For future readers: z cannot return 0.5. z can only return 0 or 1. This is because z is closed over a function which returns 0 or 1, and inverts it to return 1 or 0.

This should remind folks of both Turing's Halting problem and Russell's paradox. z takes some f which claims to be a bijection (claims to Halt, claims to be a set of all sets) and finds a way to call f against a witness constructed from f.

For each natural number k, f(k) is itself a function, and f(k)(k) means the value of that function at k.

Yes, you could basically think of it as f_{k,k} if you wanted to.

No, this is __not__ meant to be 1 - f(k) . f(k) is a function (or a sequence, if you prefer), not a particular value in {0,1}, f(k)(k) is a particular value in {0,1}.

0.5 is not in the set {0,1}, and therefore if z(k)=0.5 then z is not in {0,1}* .

> Theorem: There is no bijection between ℕ and {0, 1}*.

So no bijection between \bb{N} in an unspecified number base and some binary strings that could represent integers?

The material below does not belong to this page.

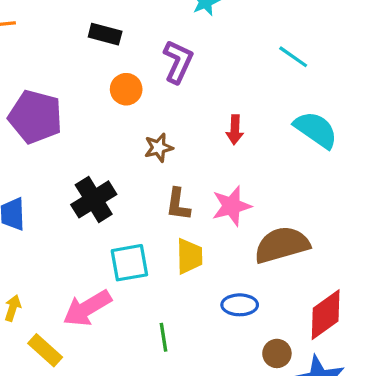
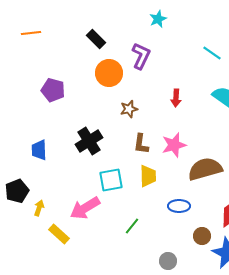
black rectangle: (105, 34) -> (96, 39), turned 30
orange circle: (126, 89) -> (109, 73), size x1.4
purple pentagon: (35, 117) -> (53, 90), size x0.7
green line: (163, 337) -> (132, 226), turned 48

That's a nonstarter for me.

Please read my article. Thanks.

You misread their type. There is no bijection N -> (N -> 2); {0,1}* = 2* = N -> 2.

Note that the given proof is a version of Lawvere's fixed-point theorem. The trick is noticing that for some x : N, f : N -> (N -> 2) can be applied onto it twice, giving f(x) : N -> 2 and f(x)(x) : 2.

Note further that infinite binary strings don't just represent natural numbers. Indeed, every natural number has a finite binary string, and that is the bijection that you're imagining. The question is, which natural number is represented by 111...? This leads to the difference between the natural numbers, their one-point compactification, and Cantor space in terms of searchability. Escardó has an article on this: http://math.andrej.com/2007/09/28/seemingly-impossible-funct...

Please read Lawvere's article. Thanks.